╭─ Data under study

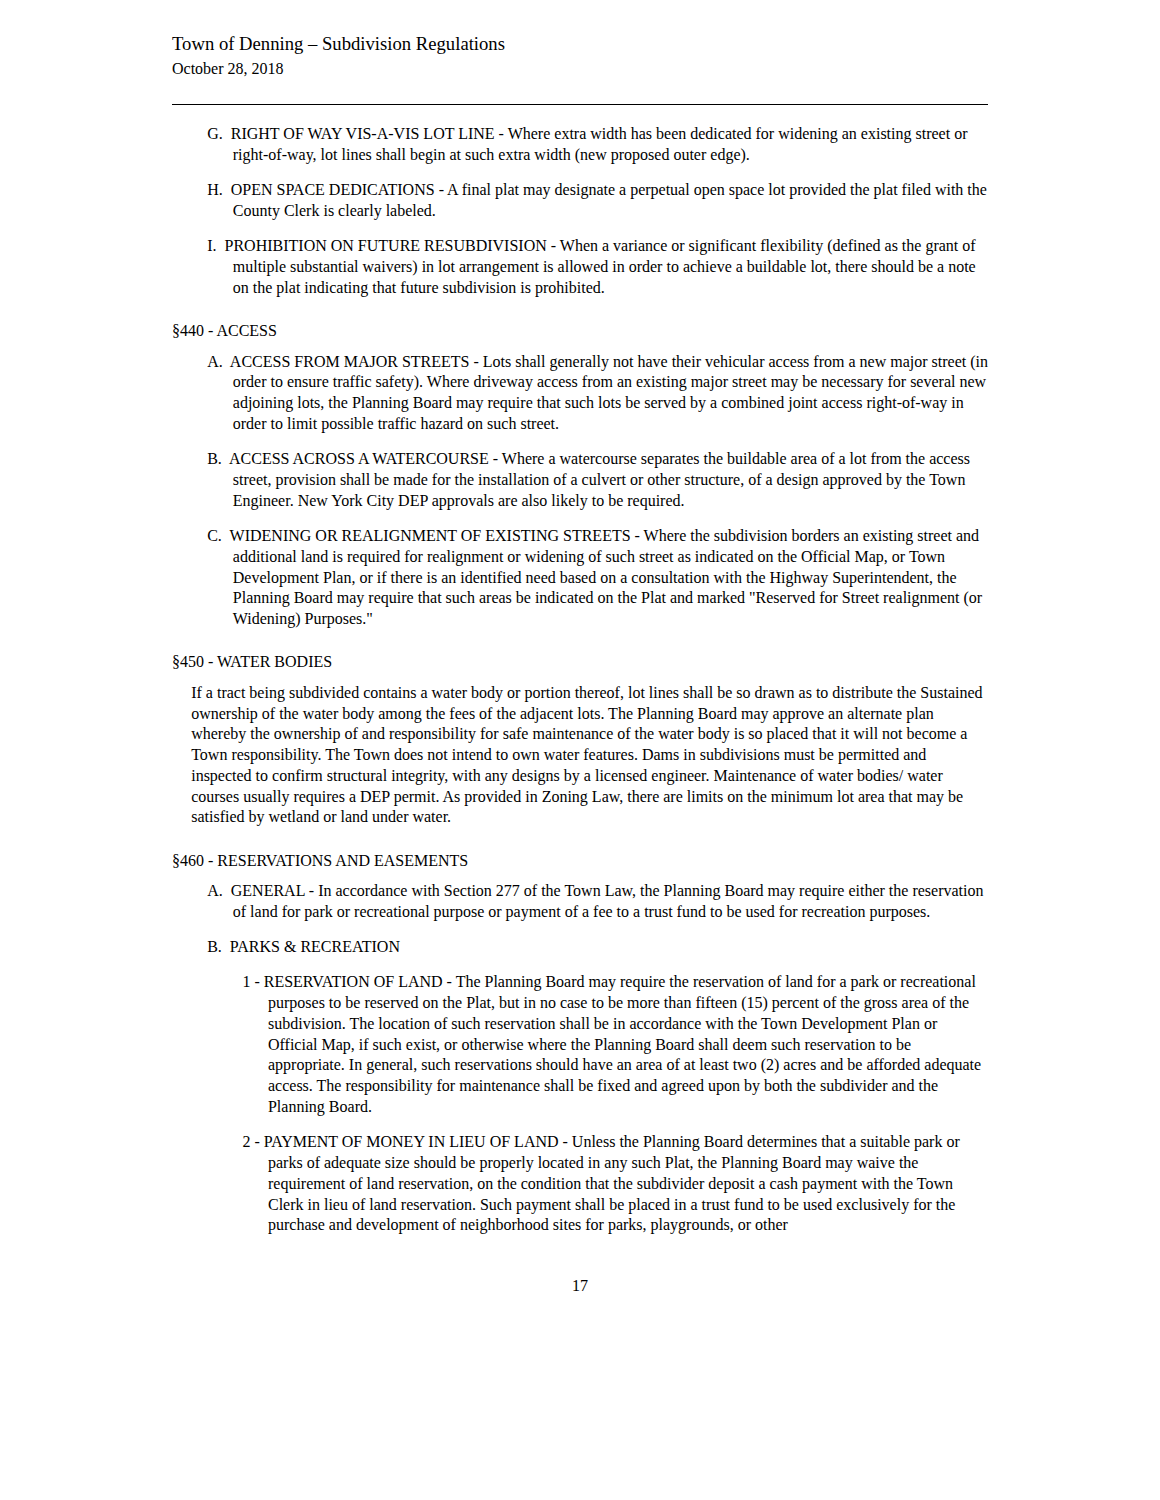Town of Denning – Subdivision Regulations
October 28, 2018
G. RIGHT OF WAY VIS-A-VIS LOT LINE - Where extra width has been dedicated for widening an existing street or right-of-way, lot lines shall begin at such extra width (new proposed outer edge).
H. OPEN SPACE DEDICATIONS - A final plat may designate a perpetual open space lot provided the plat filed with the County Clerk is clearly labeled.
I. PROHIBITION ON FUTURE RESUBDIVISION - When a variance or significant flexibility (defined as the grant of multiple substantial waivers) in lot arrangement is allowed in order to achieve a buildable lot, there should be a note on the plat indicating that future subdivision is prohibited.
§440 - ACCESS
A. ACCESS FROM MAJOR STREETS - Lots shall generally not have their vehicular access from a new major street (in order to ensure traffic safety). Where driveway access from an existing major street may be necessary for several new adjoining lots, the Planning Board may require that such lots be served by a combined joint access right-of-way in order to limit possible traffic hazard on such street.
B. ACCESS ACROSS A WATERCOURSE - Where a watercourse separates the buildable area of a lot from the access street, provision shall be made for the installation of a culvert or other structure, of a design approved by the Town Engineer. New York City DEP approvals are also likely to be required.
C. WIDENING OR REALIGNMENT OF EXISTING STREETS - Where the subdivision borders an existing street and additional land is required for realignment or widening of such street as indicated on the Official Map, or Town Development Plan, or if there is an identified need based on a consultation with the Highway Superintendent, the Planning Board may require that such areas be indicated on the Plat and marked "Reserved for Street realignment (or Widening) Purposes."
§450 - WATER BODIES
If a tract being subdivided contains a water body or portion thereof, lot lines shall be so drawn as to distribute the Sustained ownership of the water body among the fees of the adjacent lots. The Planning Board may approve an alternate plan whereby the ownership of and responsibility for safe maintenance of the water body is so placed that it will not become a Town responsibility. The Town does not intend to own water features. Dams in subdivisions must be permitted and inspected to confirm structural integrity, with any designs by a licensed engineer. Maintenance of water bodies/ water courses usually requires a DEP permit. As provided in Zoning Law, there are limits on the minimum lot area that may be satisfied by wetland or land under water.
§460 - RESERVATIONS AND EASEMENTS
A. GENERAL - In accordance with Section 277 of the Town Law, the Planning Board may require either the reservation of land for park or recreational purpose or payment of a fee to a trust fund to be used for recreation purposes.
B. PARKS & RECREATION
1 - RESERVATION OF LAND - The Planning Board may require the reservation of land for a park or recreational purposes to be reserved on the Plat, but in no case to be more than fifteen (15) percent of the gross area of the subdivision. The location of such reservation shall be in accordance with the Town Development Plan or Official Map, if such exist, or otherwise where the Planning Board shall deem such reservation to be appropriate. In general, such reservations should have an area of at least two (2) acres and be afforded adequate access. The responsibility for maintenance shall be fixed and agreed upon by both the subdivider and the Planning Board.
2 - PAYMENT OF MONEY IN LIEU OF LAND - Unless the Planning Board determines that a suitable park or parks of adequate size should be properly located in any such Plat, the Planning Board may waive the requirement of land reservation, on the condition that the subdivider deposit a cash payment with the Town Clerk in lieu of land reservation. Such payment shall be placed in a trust fund to be used exclusively for the purchase and development of neighborhood sites for parks, playgrounds, or other
17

╰─

Print the records above verbatim, minus any pictures.

Town of Denning – Subdivision Regulations
October 28, 2018
G. RIGHT OF WAY VIS-A-VIS LOT LINE - Where extra width has been dedicated for widening an existing street or right-of-way, lot lines shall begin at such extra width (new proposed outer edge).
H. OPEN SPACE DEDICATIONS - A final plat may designate a perpetual open space lot provided the plat filed with the County Clerk is clearly labeled.
I. PROHIBITION ON FUTURE RESUBDIVISION - When a variance or significant flexibility (defined as the grant of multiple substantial waivers) in lot arrangement is allowed in order to achieve a buildable lot, there should be a note on the plat indicating that future subdivision is prohibited.
§440 - ACCESS
A. ACCESS FROM MAJOR STREETS - Lots shall generally not have their vehicular access from a new major street (in order to ensure traffic safety). Where driveway access from an existing major street may be necessary for several new adjoining lots, the Planning Board may require that such lots be served by a combined joint access right-of-way in order to limit possible traffic hazard on such street.
B. ACCESS ACROSS A WATERCOURSE - Where a watercourse separates the buildable area of a lot from the access street, provision shall be made for the installation of a culvert or other structure, of a design approved by the Town Engineer. New York City DEP approvals are also likely to be required.
C. WIDENING OR REALIGNMENT OF EXISTING STREETS - Where the subdivision borders an existing street and additional land is required for realignment or widening of such street as indicated on the Official Map, or Town Development Plan, or if there is an identified need based on a consultation with the Highway Superintendent, the Planning Board may require that such areas be indicated on the Plat and marked "Reserved for Street realignment (or Widening) Purposes."
§450 - WATER BODIES
If a tract being subdivided contains a water body or portion thereof, lot lines shall be so drawn as to distribute the Sustained ownership of the water body among the fees of the adjacent lots. The Planning Board may approve an alternate plan whereby the ownership of and responsibility for safe maintenance of the water body is so placed that it will not become a Town responsibility. The Town does not intend to own water features. Dams in subdivisions must be permitted and inspected to confirm structural integrity, with any designs by a licensed engineer. Maintenance of water bodies/ water courses usually requires a DEP permit. As provided in Zoning Law, there are limits on the minimum lot area that may be satisfied by wetland or land under water.
§460 - RESERVATIONS AND EASEMENTS
A. GENERAL - In accordance with Section 277 of the Town Law, the Planning Board may require either the reservation of land for park or recreational purpose or payment of a fee to a trust fund to be used for recreation purposes.
B. PARKS & RECREATION
1 - RESERVATION OF LAND - The Planning Board may require the reservation of land for a park or recreational purposes to be reserved on the Plat, but in no case to be more than fifteen (15) percent of the gross area of the subdivision. The location of such reservation shall be in accordance with the Town Development Plan or Official Map, if such exist, or otherwise where the Planning Board shall deem such reservation to be appropriate. In general, such reservations should have an area of at least two (2) acres and be afforded adequate access. The responsibility for maintenance shall be fixed and agreed upon by both the subdivider and the Planning Board.
2 - PAYMENT OF MONEY IN LIEU OF LAND - Unless the Planning Board determines that a suitable park or parks of adequate size should be properly located in any such Plat, the Planning Board may waive the requirement of land reservation, on the condition that the subdivider deposit a cash payment with the Town Clerk in lieu of land reservation. Such payment shall be placed in a trust fund to be used exclusively for the purchase and development of neighborhood sites for parks, playgrounds, or other
17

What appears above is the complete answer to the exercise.